While they may never be precisely calculated, the costs of the shutdown are likely already into the billions, and they continue to mount. Beyond the likely cost of paying furloughed employees for work not done, additional costs include eventual overtime costs to deal with backlogs of work and the indirect impacts of various shuttered programs and services.

The Obama administration estimated the direct costs of the two-week October 2013 shutdown at $2.5 billion, while adding $2 billion to $6 billion in lost economic output. Those figures did not include miscellaneous other fiscal impacts, including millions in lost user fees and interest owed on late federal payments.

Federal workers who have been forced to work without pay have started going to the courts to challenge the shutdown.

In one major action, five federal employee unions representing a combined 244,000 members working in coastal Virginia, southern California, central Montana and the Washington area filed suit Friday in the U.S. Court of Federal Claims, demanding full compensation for time and overtime worked over the three weeks of the shutdown.

“This lawsuit is not complicated: We do not believe it is lawful to compel a person to work without paying them,” said Randy Erwin, president of the National Federation of Federal Employees, one of the groups suing. “With this lawsuit we’re saying, ‘No, you can’t pay workers with I.O.U.s. That will not work for us.’ ”

While no prior lawsuit has forced the government to pay employees during a shutdown, a Federal Claims judge ruled in 2017 that some federal employees were entitled to damages for the delay in their paychecks.

Congress on Friday passed legislation to guarantee back pay for all workers affected by the shutdown — those who have been furloughed and those who have continued working as personnel deemed essential to the protection of life and property. Trump said Friday that he would sign it.

In past shutdowns, furloughed and nonfurloughed workers have gotten back pay, though federal contractors and their employees are generally left uncompensated.

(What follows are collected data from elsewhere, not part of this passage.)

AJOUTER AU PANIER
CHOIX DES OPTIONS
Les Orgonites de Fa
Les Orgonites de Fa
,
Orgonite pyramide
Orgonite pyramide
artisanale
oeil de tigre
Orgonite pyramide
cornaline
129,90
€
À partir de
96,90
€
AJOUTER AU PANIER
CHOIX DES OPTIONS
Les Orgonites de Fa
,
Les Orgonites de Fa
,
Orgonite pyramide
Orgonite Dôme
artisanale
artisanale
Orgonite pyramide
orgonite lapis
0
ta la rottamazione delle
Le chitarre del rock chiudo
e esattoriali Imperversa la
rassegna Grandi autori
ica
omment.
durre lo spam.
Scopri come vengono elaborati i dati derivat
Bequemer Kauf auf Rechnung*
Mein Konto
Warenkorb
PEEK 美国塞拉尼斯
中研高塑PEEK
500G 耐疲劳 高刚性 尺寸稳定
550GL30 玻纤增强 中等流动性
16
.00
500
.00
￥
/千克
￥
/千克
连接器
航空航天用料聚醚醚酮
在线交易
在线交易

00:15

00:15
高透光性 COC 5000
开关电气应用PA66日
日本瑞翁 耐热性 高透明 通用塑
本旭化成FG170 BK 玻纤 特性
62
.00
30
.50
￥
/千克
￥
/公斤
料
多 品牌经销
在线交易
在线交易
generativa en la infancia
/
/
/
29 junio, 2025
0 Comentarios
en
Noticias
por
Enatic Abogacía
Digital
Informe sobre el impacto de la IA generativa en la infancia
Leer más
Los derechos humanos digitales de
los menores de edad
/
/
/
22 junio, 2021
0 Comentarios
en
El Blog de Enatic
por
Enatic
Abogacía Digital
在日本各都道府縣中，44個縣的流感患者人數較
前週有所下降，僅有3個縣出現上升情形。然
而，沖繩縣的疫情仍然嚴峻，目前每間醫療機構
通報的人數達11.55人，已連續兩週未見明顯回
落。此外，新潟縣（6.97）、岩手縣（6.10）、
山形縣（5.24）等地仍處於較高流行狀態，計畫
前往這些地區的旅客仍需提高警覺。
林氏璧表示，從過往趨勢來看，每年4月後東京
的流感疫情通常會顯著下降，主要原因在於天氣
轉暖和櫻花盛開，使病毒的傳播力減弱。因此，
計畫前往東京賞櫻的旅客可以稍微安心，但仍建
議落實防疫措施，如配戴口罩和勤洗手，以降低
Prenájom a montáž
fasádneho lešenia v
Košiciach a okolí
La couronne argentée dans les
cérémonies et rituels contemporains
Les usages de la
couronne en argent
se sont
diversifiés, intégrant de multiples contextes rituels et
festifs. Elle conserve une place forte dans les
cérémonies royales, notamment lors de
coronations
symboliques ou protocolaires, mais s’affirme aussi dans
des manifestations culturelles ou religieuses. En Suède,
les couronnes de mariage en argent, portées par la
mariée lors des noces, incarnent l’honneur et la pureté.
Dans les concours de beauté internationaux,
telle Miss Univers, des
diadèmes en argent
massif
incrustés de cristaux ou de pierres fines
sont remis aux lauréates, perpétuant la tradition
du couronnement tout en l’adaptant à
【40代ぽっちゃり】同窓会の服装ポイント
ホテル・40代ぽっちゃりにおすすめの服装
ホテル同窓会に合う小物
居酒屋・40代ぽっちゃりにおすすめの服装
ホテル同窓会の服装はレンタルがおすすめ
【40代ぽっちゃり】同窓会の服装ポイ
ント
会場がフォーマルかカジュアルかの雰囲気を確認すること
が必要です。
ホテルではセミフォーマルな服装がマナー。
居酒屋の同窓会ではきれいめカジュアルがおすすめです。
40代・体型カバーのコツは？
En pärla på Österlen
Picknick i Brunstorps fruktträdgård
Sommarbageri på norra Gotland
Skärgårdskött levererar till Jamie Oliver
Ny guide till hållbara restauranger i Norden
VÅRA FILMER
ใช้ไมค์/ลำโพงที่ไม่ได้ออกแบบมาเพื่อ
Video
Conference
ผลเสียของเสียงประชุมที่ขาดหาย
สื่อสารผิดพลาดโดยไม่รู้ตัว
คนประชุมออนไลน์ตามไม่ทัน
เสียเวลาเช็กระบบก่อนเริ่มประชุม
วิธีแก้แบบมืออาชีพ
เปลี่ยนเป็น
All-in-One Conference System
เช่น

Local authorities have stepped up to aid workers and families affected by the missing paychecks. Tampa International Airport, starting Monday, is hosting a food bank for about 700 federal employees working at the airport, as well as offering other assistance with day-to-day needs. In Washington, the city government Saturday served free lunches for kids 18 and younger at nine recreation centers, and District of Columbia Mayor Muriel Bowser pledged to do so every Saturday until the shutdown is resolved.

In his tweets Saturday, Trump reacted sharply to a televised comment that he lacks a strategy for ending the shutdown. He tweeted shortly after an NBC “Today” panel with network reporters Peter Alexander and Kristen Welker, as well as Washington Post reporter Philip Rucker, discussed the topic.

“I do have a plan on the Shutdown,” he said. “But to under­stand that plan you would have to understand the fact that I won the election, and I promised safety and security for the American people. Part of that promise was a Wall at the Southern Border. Elections have consequences!”

But Democrats are fully aware of their own mandate — particularly in the House, where the party gained the majority for the first time in eight years by winning 40 seats in a midterm election suffused with Trump’s apocalyptic warnings about the threats posed by illegal immigrants.

Before lawmakers left Washington Friday, House Minority Whip Steve Scalise, R-La., attempted to make a similar point as Trump did Saturday about the 2016 election in a floor exchange with Majority Leader Steny Hoyer, D-Md.

“He was elected by the American people as president to carry out border security and build a wall,” Scalise said. “It was part of the national debate. I know some people on your side don’t even want to recognize that that election occurred and the result. But it happened.”

Replied Hoyer, “Oh no, I think there was an election, and he did raise that question. And as I recall, that’s why I’m the majority leader and you’re the minority whip.”